Exercise instructions
Among the entries below, only the lines starting at the one with "left ankle: (453, 662)" and ending at the one with "right shoulder: (167, 599)", both included, are to be printed exactly.
Task inputs Block Start
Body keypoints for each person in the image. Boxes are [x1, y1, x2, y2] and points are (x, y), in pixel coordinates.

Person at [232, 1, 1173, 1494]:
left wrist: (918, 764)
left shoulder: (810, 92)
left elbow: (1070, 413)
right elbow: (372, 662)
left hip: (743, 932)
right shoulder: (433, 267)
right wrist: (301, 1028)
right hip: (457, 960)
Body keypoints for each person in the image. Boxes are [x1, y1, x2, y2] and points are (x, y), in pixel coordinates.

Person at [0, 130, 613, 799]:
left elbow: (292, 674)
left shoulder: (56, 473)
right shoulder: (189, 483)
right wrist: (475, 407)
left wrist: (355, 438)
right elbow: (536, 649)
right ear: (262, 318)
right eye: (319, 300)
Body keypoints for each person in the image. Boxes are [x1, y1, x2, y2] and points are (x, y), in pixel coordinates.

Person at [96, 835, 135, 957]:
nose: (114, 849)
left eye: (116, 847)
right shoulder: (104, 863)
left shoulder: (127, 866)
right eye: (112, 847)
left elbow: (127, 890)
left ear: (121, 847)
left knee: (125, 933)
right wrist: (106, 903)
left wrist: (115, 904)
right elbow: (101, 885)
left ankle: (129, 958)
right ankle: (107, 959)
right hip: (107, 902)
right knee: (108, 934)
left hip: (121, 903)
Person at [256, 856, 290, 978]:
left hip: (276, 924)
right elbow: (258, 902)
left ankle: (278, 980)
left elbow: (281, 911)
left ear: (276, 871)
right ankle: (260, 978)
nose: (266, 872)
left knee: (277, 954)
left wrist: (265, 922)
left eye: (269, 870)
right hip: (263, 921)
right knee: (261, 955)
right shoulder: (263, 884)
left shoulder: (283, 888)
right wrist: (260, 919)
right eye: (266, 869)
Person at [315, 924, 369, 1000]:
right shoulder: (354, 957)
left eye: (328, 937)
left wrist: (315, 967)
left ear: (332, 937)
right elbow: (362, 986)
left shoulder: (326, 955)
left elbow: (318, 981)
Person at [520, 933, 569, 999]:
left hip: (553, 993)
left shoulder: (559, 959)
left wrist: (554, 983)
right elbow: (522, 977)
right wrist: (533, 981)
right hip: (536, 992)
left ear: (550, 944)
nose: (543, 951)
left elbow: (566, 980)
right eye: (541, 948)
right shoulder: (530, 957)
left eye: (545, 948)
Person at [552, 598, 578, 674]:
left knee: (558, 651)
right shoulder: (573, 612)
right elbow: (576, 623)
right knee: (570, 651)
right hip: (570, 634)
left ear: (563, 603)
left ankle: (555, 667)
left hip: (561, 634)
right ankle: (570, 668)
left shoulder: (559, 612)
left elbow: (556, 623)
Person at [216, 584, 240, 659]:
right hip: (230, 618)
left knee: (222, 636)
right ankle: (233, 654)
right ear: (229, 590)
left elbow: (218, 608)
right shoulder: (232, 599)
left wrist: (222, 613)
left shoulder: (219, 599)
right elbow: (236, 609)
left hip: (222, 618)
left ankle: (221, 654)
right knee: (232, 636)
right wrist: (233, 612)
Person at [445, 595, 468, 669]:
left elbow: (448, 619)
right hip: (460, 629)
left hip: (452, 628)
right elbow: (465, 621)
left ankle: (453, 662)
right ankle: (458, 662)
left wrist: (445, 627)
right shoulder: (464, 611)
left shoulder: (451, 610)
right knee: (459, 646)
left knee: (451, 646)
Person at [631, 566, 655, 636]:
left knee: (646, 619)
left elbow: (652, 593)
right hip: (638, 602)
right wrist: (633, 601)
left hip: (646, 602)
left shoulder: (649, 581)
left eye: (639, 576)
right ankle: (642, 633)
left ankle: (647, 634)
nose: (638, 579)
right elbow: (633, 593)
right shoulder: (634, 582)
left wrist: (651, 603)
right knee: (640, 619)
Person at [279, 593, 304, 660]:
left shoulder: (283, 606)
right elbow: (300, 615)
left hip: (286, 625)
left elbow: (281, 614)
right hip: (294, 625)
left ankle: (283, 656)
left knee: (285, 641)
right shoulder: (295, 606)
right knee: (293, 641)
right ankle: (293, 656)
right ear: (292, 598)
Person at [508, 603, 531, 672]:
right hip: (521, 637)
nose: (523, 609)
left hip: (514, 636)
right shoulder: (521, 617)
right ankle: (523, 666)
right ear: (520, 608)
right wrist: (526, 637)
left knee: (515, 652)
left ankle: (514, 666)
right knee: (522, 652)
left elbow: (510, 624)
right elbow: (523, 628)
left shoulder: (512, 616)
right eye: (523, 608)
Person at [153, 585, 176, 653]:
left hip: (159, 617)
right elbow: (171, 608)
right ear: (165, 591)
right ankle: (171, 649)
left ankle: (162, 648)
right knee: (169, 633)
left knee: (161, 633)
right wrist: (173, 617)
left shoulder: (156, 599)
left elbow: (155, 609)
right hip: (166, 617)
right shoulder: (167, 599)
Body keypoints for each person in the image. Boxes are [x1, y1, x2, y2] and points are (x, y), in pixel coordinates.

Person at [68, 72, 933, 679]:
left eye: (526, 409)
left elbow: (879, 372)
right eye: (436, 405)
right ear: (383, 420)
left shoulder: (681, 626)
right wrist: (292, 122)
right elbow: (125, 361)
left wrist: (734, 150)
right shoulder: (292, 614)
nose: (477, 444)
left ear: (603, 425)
Task inputs Block End
Result of this task
left ankle: (453, 662)
right ankle: (458, 662)
left wrist: (445, 627)
right shoulder: (464, 611)
left shoulder: (451, 610)
right knee: (459, 646)
left knee: (451, 646)
Person at [631, 566, 655, 636]:
left knee: (646, 619)
left elbow: (652, 593)
right hip: (638, 602)
right wrist: (633, 601)
left hip: (646, 602)
left shoulder: (649, 581)
left eye: (639, 576)
right ankle: (642, 633)
left ankle: (647, 634)
nose: (638, 579)
right elbow: (633, 593)
right shoulder: (634, 582)
left wrist: (651, 603)
right knee: (640, 619)
Person at [279, 593, 304, 660]:
left shoulder: (283, 606)
right elbow: (300, 615)
left hip: (286, 625)
left elbow: (281, 614)
right hip: (294, 625)
left ankle: (283, 656)
left knee: (285, 641)
right shoulder: (295, 606)
right knee: (293, 641)
right ankle: (293, 656)
right ear: (292, 598)
Person at [508, 603, 531, 672]:
right hip: (521, 637)
nose: (523, 609)
left hip: (514, 636)
right shoulder: (521, 617)
right ankle: (523, 666)
right ear: (520, 608)
right wrist: (526, 637)
left knee: (515, 652)
left ankle: (514, 666)
right knee: (522, 652)
left elbow: (510, 624)
right elbow: (523, 628)
left shoulder: (512, 616)
right eye: (523, 608)
Person at [153, 585, 176, 653]:
left hip: (159, 617)
right elbow: (171, 608)
right ear: (165, 591)
right ankle: (171, 649)
left ankle: (162, 648)
right knee: (169, 633)
left knee: (161, 633)
right wrist: (173, 617)
left shoulder: (156, 599)
left elbow: (155, 609)
right hip: (166, 617)
right shoulder: (167, 599)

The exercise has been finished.